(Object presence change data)
━━━━━━━━━━━━━━━━
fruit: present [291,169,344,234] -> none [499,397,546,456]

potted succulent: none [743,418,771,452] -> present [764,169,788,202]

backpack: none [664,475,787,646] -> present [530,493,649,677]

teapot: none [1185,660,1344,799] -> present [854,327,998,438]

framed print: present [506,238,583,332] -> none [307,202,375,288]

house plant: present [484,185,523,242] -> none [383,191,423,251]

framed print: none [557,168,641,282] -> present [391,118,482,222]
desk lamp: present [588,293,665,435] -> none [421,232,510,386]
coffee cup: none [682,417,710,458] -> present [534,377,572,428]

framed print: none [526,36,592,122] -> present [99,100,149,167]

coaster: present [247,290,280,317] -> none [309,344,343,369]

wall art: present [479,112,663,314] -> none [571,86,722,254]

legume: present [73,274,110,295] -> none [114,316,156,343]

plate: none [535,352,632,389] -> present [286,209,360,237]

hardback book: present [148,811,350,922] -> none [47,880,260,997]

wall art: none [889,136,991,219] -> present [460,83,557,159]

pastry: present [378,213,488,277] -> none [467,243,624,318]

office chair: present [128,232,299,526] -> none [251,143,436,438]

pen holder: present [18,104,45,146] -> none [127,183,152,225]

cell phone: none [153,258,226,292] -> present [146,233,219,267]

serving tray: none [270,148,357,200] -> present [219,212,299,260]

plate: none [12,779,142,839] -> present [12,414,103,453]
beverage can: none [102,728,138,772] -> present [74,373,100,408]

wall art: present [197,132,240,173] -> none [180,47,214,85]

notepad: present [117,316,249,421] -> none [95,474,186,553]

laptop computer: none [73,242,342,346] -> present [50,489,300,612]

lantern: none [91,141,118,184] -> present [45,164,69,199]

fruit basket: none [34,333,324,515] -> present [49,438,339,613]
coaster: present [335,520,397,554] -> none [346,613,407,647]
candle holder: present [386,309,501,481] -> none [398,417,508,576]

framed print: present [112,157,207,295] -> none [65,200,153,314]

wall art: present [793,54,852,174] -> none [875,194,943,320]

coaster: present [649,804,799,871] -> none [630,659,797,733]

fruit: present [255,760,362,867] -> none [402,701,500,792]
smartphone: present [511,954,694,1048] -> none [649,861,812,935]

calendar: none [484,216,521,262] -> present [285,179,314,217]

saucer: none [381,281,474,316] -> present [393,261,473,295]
━━━━━━━━━━━━━━━━
Action item >> Could you set down, exactly as written, the lines above between the one holding "legume: present [73,274,110,295]" and the one holding "wall art: none", inclusive, and nothing more?

Answer box >>
legume: present [73,274,110,295] -> none [114,316,156,343]

plate: none [535,352,632,389] -> present [286,209,360,237]

hardback book: present [148,811,350,922] -> none [47,880,260,997]

wall art: none [889,136,991,219] -> present [460,83,557,159]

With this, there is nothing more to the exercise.